Bill Scott earned his bachelor of science in government at Lamar University in 1970 and has maintained strong ties with LU as a member of the Lamar University Investing in the Future Campaign Cabinet, Lamar University Foundation board of trustees and the College of Business board of advisors. In 2010, the governor appointed Scott as a regent for The Texas State University System. In 2008, Scott and his wife, Gay, were recognized by their alma mater as Le Grand Bal honorees. Beginning with the startup of the railroad construction business in the mid-70s, Scott has for more than 30 years focused his time on identifying, developing, owning and operating marine bulk terminal facilities, serving companies including Shell Oil, Mitsubishi, ExxonMobil, Cemex, Lyondell Citgo Refining, Valero Refining, ConocoPhillips/PDVSA (Merey Sweeny, LP), Vulcan Materials, Martin Marietta Aggregates and Total Petrochemicals USA Inc. In addition, during the years Scott created 50:50 joint venture companies with Mitsubishi Corp., Cementos Mexicanos and TCP Petcoke for the transportation, handling, purchase and export of solid bulk products to world markets. In 2005, Trans-Global Solutions sold its bulk terminal handling assets to Kinder Morgan Energy Partners (KMP) and entered into a terminal development agreement between TGS Development LP and KMP to develop new bulk terminal assets along the Gulf Coast. TGS Development has successfully completed several terminal developments since 2005, including a bulk terminal completed in 2010 to serve the Total Refinery in Port Arthur.
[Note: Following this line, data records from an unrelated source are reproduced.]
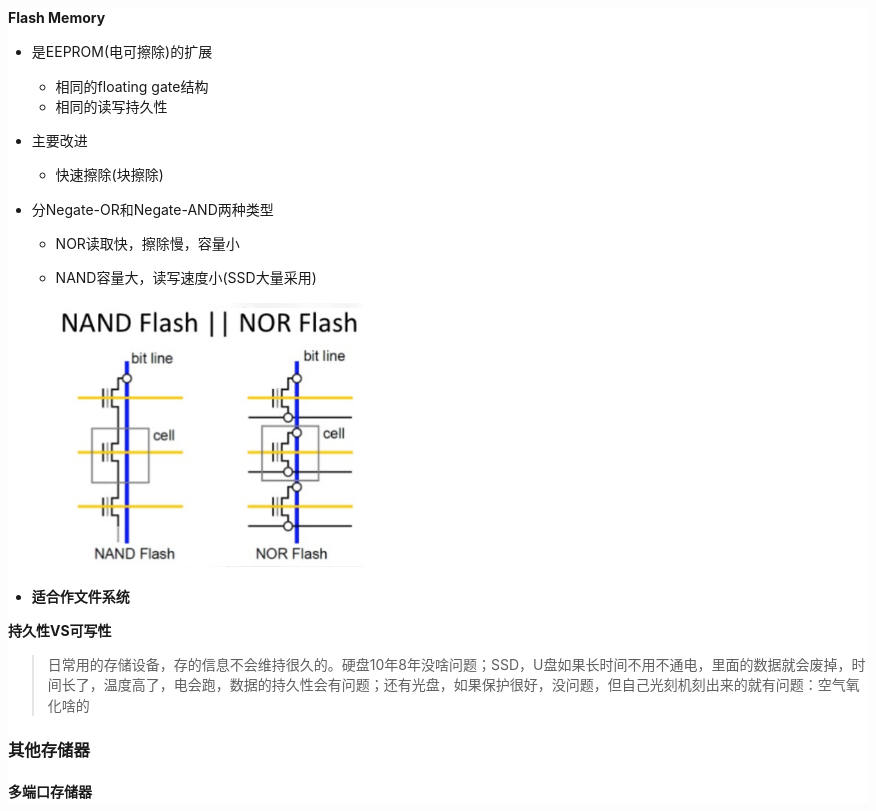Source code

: **Flash Memory**

* 是EEPROM(电可擦除)的扩展

  * 相同的floating gate结构
  * 相同的读写持久性

* 主要改进

  * 快速擦除(块擦除)

* 分Negate-OR和Negate-AND两种类型

  * NOR读取快，擦除慢，容量小

  * NAND容量大，读写速度小(SSD大量采用)

    <img src="img/nn.png" alt="img" style="zoom:60%;" />

* **适合作文件系统**

**持久性VS可写性**

> 日常用的存储设备，存的信息不会维持很久的。硬盘10年8年没啥问题；SSD，U盘如果长时间不用不通电，里面的数据就会废掉，时间长了，温度高了，电会跑，数据的持久性会有问题；还有光盘，如果保护很好，没问题，但自己光刻机刻出来的就有问题：空气氧化啥的

### 其他存储器

#### 多端口存储器
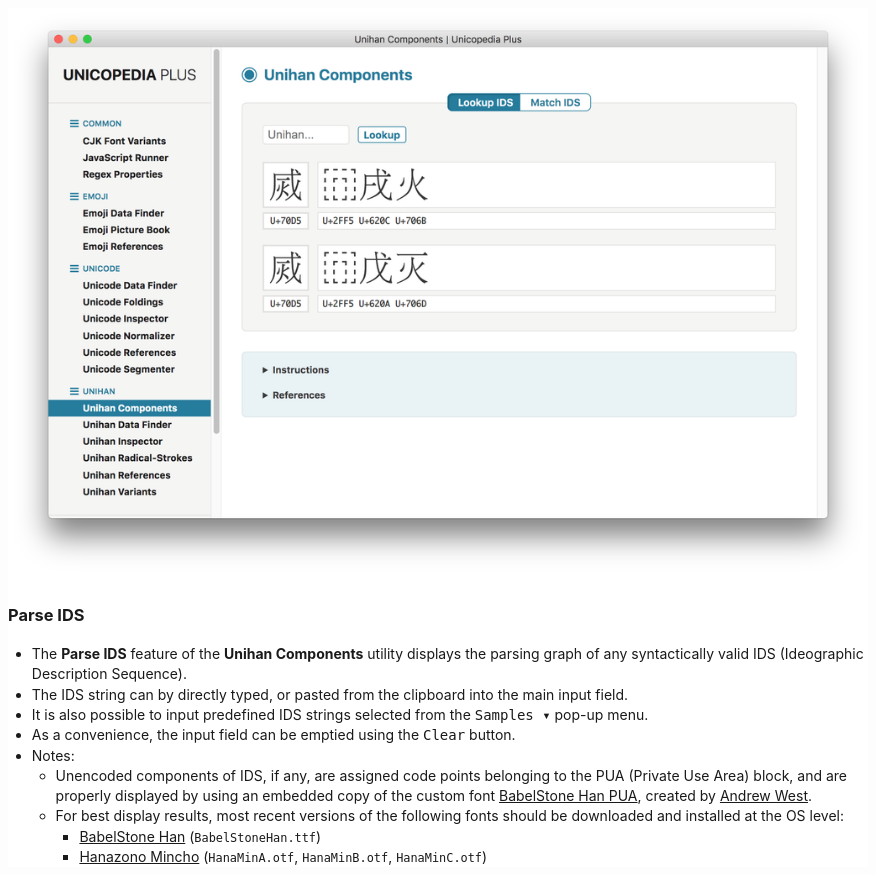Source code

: <img src="screenshots/unihan-components-lookup-ids.png" width="1080px" alt="Unihan Components - Lookup IDS screenshot">

### Parse IDS

- The **Parse IDS** feature of the **Unihan Components** utility displays the parsing graph of any syntactically valid IDS (Ideographic Description Sequence).
- The IDS string can by directly typed, or pasted from the clipboard into the main input field.
- It is also possible to input predefined IDS strings selected from the <kbd>Samples&nbsp;▾</kbd> pop-up menu.
- As a convenience, the input field can be emptied using the <kbd>Clear</kbd> button.
- Notes:
    - Unencoded components of IDS, if any, are assigned code points belonging to the PUA (Private Use Area) block, and are properly displayed by using an embedded copy of the custom font [BabelStone Han PUA](https://www.babelstone.co.uk/Fonts/PUA.html), created by [Andrew West](https://en.wikipedia.org/wiki/Andrew_West_(linguist)).
    - For best display results, most recent versions of the following fonts should be downloaded and installed at the OS level:
        - [BabelStone Han](https://www.babelstone.co.uk/Fonts/Han.html) (`BabelStoneHan.ttf`)
        - [Hanazono Mincho](https://github.com/cjkvi/HanaMinAFDKO/releases) (`HanaMinA.otf`, `HanaMinB.otf`, `HanaMinC.otf`)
Scott is active in numerous civic and charitable endeavors, including service as chairman of the board for the Jefferson and Orange County Pilot Commission, past president of the Three Rivers Council Boy Scouts of America and as board member of the Foundation for Southeast Texas, Catholic Charities of Southeast Texas, the Symphony of Southeast Texas and the Texas Energy Museum. He and his wife of 32 years, Gay, have three children and one granddaughter.


Susan Simmons is a 1968 graduate of Lamar University. She earned a B.S. in elementary education, and, after graduation, taught at Fletcher Elementary in Beaumont until she founded her own retail operation, The Caterpillar, a children’s specialty store that she managed for eight years. She then moved on to serve as vice president in charge of decorating and space planning for CODA, the family construction company owned and operated by her husband, James. For the last 25 years, Simmons has been a highly successful Beaumont Realtor. Her most dedicated efforts and greatest impact, however, has been with Lamar University. She has been actively involved in the life of Lamar University since 1970, when her husband accepted his first teaching position at LU. The list of the areas that have benefited from her involvement and engagement are literally too numerous to name. She has served as a tireless ambassador for Lamar University throughout the community and has worked with faculty, students, alumni and friends of LU to enhance the impact of Lamar University on students’ lives and on the larger community. Simmons has dedicated thousands of hours and used her vast knowledge of decorating and design to ensure that remodeling and construction projects meet exacting standards and that individual project design and layouts have the greatest impact and serve to complement the campus as a whole. Her dedicated efforts have literally transformed the face of the University and have helped to create an un-matched university learning and living environment. She and Jimmy have three children and six grandchildren (with three more grandchildren due in early 2013).